When Politics Replaces Paychecks: How Major Unions Lost Sight of Workers
This weekend’s “No Kings” protests weren’t spontaneous. They were planned, organized, and funded by two of the nation’s most politically active unions: the Service Employees International Union (SEIU) and the Communications Workers of America (CWA).
These demonstrations weren’t about wages, workplace safety, or economic growth. They were about politics in an effort by partisan union leaders to mobilize against Donald Trump and the tens of millions of Americans who support him.
More than 77 million Americans (nearly half of all voters) supported President Trump in 2024. Many of them are the same working men and women these unions claim to represent. Yet instead of fighting for their members, SEIU and CWA spend their time, money, and energy organizing protests designed to vilify them.
Union Leaders Against the Workers They Represent
The unions’ own words make their political motives clear.
“[The Trump administration’s] policies are designed to take power from the people, create more avenues for corporations to exploit workers, and transfer trillions of dollars from programs that benefit working people, retirees, and children into tax cuts for the super-rich.” — CWA Statement, October 2025
“NO KINGS! WORKERS RULE! As authoritarian crackdowns escalate and billionaires pour money into policies that strip away wages, health care, and rights, we are rising in unity to demand a future of dignity and democracy.” — Leslie Frane, SEIU Executive Vice President
The irony is hard to miss. The same unions condemning “billionaires buying politicians” are among the nation’s largest political spenders, funneling nearly all their money to Democrats.
Data from OpenSecrets shows how deep that alignment runs. In the 2024 cycle, SEIU spent $35.4 million, with 99.35 percent of donations going to Democrats. The CWA contributed $14 million, almost entirely to Democratic candidates and committees. Between 2021 and 2022, the four largest public-sector unions spent over $700 million on political activities, with 95 percent benefiting Democrats, while teachers’ unions alone poured $43.5 million into liberal advocacy groups and PACs from 2022 to 2024.
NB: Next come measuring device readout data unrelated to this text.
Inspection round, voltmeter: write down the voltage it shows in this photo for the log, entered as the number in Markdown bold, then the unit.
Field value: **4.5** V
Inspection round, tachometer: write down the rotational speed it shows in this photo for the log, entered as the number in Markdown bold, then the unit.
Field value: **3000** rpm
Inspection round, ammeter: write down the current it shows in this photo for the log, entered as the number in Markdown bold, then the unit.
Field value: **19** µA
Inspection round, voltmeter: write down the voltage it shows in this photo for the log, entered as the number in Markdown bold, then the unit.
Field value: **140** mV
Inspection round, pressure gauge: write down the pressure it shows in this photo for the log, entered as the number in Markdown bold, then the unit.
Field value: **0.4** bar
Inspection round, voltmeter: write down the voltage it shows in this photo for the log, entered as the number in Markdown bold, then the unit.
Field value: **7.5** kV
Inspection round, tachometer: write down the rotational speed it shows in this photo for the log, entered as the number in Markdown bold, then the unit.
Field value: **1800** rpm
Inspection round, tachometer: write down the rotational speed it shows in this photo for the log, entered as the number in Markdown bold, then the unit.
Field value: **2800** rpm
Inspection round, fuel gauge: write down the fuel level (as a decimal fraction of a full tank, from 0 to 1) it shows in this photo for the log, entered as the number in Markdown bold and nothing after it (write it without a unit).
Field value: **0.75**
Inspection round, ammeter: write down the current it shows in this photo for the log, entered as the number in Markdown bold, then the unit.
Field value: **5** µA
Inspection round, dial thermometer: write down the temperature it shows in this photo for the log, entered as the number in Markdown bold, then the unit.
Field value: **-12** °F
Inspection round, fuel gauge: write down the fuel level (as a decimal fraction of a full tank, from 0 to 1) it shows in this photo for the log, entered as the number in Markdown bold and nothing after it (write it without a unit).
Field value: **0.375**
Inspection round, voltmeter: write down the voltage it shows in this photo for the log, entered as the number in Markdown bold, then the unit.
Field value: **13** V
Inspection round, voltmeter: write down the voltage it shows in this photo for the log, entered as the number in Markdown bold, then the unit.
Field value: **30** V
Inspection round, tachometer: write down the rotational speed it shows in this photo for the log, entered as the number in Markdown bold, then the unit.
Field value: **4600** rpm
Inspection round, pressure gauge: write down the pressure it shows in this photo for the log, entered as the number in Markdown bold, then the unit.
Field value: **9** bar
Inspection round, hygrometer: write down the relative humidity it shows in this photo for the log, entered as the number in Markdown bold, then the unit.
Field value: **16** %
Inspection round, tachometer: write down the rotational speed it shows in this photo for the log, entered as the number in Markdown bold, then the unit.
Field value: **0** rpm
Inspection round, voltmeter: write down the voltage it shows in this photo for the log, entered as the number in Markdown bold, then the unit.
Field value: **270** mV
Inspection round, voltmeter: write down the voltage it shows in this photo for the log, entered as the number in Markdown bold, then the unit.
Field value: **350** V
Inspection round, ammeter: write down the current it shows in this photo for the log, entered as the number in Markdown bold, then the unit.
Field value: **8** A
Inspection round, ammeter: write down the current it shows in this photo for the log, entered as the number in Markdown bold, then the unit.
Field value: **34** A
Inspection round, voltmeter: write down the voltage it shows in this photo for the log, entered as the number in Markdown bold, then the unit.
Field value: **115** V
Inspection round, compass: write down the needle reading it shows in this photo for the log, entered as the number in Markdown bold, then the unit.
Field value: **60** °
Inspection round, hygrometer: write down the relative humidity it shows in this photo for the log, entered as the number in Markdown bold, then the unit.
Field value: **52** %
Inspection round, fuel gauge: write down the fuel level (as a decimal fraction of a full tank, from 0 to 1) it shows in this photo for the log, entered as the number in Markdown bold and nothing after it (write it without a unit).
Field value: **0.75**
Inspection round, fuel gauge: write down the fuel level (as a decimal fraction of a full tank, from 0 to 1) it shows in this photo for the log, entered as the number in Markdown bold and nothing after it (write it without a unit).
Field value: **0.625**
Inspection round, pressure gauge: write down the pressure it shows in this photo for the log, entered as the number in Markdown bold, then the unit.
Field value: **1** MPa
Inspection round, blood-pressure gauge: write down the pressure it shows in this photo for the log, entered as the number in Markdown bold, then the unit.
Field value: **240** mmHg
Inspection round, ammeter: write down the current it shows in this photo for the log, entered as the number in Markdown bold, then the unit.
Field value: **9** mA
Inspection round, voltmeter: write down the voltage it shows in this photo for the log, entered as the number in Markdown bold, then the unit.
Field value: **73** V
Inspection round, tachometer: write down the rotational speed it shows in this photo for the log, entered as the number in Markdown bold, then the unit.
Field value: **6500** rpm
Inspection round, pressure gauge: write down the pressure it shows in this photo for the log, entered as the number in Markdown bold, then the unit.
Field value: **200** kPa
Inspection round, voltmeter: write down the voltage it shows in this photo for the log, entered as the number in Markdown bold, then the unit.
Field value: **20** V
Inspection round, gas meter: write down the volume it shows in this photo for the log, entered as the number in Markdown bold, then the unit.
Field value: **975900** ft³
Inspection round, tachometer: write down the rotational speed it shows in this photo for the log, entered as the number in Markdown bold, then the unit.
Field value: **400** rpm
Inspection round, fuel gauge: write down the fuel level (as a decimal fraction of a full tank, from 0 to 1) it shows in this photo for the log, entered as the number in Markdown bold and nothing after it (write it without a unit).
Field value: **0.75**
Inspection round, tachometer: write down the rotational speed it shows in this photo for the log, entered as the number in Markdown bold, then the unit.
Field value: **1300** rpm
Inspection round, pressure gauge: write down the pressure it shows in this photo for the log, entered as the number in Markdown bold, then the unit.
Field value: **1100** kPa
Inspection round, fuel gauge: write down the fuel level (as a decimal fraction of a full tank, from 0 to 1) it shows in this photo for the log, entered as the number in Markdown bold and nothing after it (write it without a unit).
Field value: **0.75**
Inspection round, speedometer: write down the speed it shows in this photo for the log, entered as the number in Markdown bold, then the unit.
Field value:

These unions invest tens of millions more into campaigns and causes aligned with the same party that appointed their allies to the National Labor Relations Board (NLRB) under the Biden administration, creating a self-serving political machine.
The Biden NLRB: Politics First, Workers Last
Under the Biden administration, the NLRB stopped functioning as an impartial referee. It became a fundraising and regulatory arm of the Democratic Party, rewarding its union allies with rulings that tilted the scales in their favor.
The Cemex decision allowed the Board to impose union representation without private, secret-ballot elections, which removed the privacy that protects workers from coercion.
The Fair Choice–Employee Voice rule reinstated blocking charges, letting unions stall or derail elections simply by filing complaints.
New restrictions on captive-audience meetings silenced one side of the debate, ensuring workers hear only the union’s narrative.
Each of these moves benefits politically active unions like SEIU and CWA, not the rank-and-file Americans who depend on fair elections and open dialogue to make their own choices.
Two Very Different Visions for Labor
There is a stark difference between pro-worker unions, like many of the trade organizations and politics-first unions that act as partisan machines. The former focus on jobs, wages, and safety. They’ve found common ground with leadership that shares their goal of restoring American industry, rebuilding infrastructure, and protecting working families.
The latter (CWA, SEIU, and others) have chosen to pour millions of their members’ dues into campaign rallies and ideological causes that have nothing to do with their members’ paychecks.
When unions become political arms of one party, that’s not representation. It’s ideology.
Restoring Worker Freedom and Accountability
America’s labor system was built on balance: workers, employers, and government each playing a role under the law. That balance has been shattered by political unions using federal agencies as weapons and campaign tools.
Restoring integrity means protecting secret-ballot elections so workers can decide representation privately without intimidation; ensuring transparency so members know exactly how their dues are spent and can stop funding causes they don’t support; and rebuilding a neutral NLRB that enforces the law, not political favors.
These reforms aren’t anti-union. They’re pro-worker principles that built the most prosperous labor force in the world.
Unions that embrace these principles, those that put workers ahead of politics, will continue to play a vital role in America’s economy. But those that act as partisan megaphones risk losing the trust of their members and the support of policymakers who actually stand with working people.
The Bottom Line
The No Kings protests may have made headlines, but they exposed what SEIU and CWA have become: partisan organizations advancing a political agenda that attacks not just a president who won both the popular and electoral vote, but the 77 million Americans who voted for him.
Good unions build. Bad unions divide. And when union leadership and the Biden-era NLRB rewarded the latter, it didn't just erode trust in labor law; it alienated the very workers unions were meant to serve.
Working Americans deserve better than to see their paychecks turned into political donations. It’s time to put workers back at the center of labor policy and restore a system that serves the people who make this country run, not the politicians or union leaders trying to control it.